* Instructions *
1 > Answer these questions about the PDH and PDL article below, one line each:
(a) Which three forces does the article say overlap to produce what looks like "magic" in the market?
(b) Which person is named in connection with auction-market theory and Market Profile?
(c) What rises when price approaches PDH or PDL, according to the article?
2 > List every person named in the PDH and PDL article below.
3 > Rewrite the paragraph of the PDH and PDL article that begins "Second, they are universally observable levels" as a short bulleted list, keeping its main facts.

Previous Day High and Low Strategy (PDH & PDL): The “Magic” Levels Banks See
- Educational Articles
There are no inherently magical levels in the market. What looks like “magic” is usually the overlap of three forces acting at the same time: market behavioral memory, liquidity logic, and order execution mechanics. The previous day’s high and low—known professionally as PDH and PDL—sit precisely on these three pillars. That is why, on many days, these levels turn into real battlefields: where stops accumulate, conditional orders are triggered, algorithms react, and outside observers conclude that “banks can see these lines.”
The more professional reality is this: banks, in the classic sense of a single institution with a buy/sell button, do not exist as a unified actor. But large institutional players—banks, funds, and market-making algorithms alike—are all sensitive to one thing: liquidity. On many days, PDH and PDL become liquidity focal points because they are structurally obvious, widely observed by participants, and commonly used as daily references in execution and risk-management models.
This article takes a highly advanced view of PDH and PDL. Not as a simple line-drawing technique, but as a framework for reading liquidity behavior, building trade scenarios, filtering false breakouts, and designing professional risk management. Throughout, the logic is explained through established concepts in modern technical analysis, market structure, and liquidity literature—drawing on auction-market theory and Market Profile (James Dalton), modern price-action narratives around liquidity traps, and systematic risk and survival thinking from Van Tharp and Jack Schwager. The goal is to elevate PDH and PDL from a superficial trick into an institutional-grade playbook.

What Exactly Are PDH and PDL, and Why Do They Matter?
PDH is the previous day’s high. PDL is the previous day’s low. The definition is simple. Their importance comes from two characteristics.
First, they are levels the market failed to break during a full daily cycle. That gives them memory. Many traders and algorithms interpret this memory in a simple binary way: if price reaches the level again today, it will either reject again or finally break. This binary expectation itself creates liquidity.
Second, they are universally observable levels. In markets, levels that everyone sees naturally become order magnets. Stops cluster behind them. Conditional orders activate around them. Hedges and scheduled executions compress near them. The result is that when price approaches PDH or PDL, decision density rises—and higher decision density increases the probability of directional movement, or at least short-term volatility expansion.

* Information provided *
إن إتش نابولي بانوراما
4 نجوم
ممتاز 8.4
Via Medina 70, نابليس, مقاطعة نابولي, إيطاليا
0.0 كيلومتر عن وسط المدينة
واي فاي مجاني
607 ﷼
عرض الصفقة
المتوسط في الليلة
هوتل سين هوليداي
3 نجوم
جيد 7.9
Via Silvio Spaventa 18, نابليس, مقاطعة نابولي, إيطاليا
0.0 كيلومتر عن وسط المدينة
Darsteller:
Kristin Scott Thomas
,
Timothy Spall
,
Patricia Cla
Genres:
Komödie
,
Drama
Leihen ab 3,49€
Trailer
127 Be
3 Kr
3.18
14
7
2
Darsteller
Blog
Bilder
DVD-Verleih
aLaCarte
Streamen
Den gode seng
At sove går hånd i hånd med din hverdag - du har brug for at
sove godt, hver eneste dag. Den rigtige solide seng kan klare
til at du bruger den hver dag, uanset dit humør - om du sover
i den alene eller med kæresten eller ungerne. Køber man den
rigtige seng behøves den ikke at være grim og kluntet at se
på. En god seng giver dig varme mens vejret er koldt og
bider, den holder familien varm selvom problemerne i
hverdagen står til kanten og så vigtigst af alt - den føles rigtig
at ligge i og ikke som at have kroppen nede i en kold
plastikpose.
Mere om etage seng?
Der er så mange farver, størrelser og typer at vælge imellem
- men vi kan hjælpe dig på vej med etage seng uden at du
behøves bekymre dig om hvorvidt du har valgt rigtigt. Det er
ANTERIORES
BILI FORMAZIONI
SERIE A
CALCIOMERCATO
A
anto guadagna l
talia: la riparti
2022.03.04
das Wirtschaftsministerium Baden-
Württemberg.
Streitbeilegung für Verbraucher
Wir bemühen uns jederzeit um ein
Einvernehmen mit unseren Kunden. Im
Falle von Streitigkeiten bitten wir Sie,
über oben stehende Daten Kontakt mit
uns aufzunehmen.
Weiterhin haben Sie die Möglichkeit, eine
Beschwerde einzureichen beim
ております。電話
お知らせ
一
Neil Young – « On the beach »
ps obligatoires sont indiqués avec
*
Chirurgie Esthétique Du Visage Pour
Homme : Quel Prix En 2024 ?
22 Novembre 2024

* Outputs for the tasks *
1 >
(a) Market behavioral memory, liquidity logic, and order execution mechanics.
(b) James Dalton.
(c) Decision density.

2 > James Dalton, Van Tharp, Jack Schwager

3 >
- PDH and PDL are levels everyone can see, so they naturally become order magnets.
- Stops cluster behind them.
- Conditional orders activate around them.
- Hedges and scheduled executions compress near them.
- As price approaches them, decision density rises, which increases the probability of directional movement or at least short-term volatility expansion.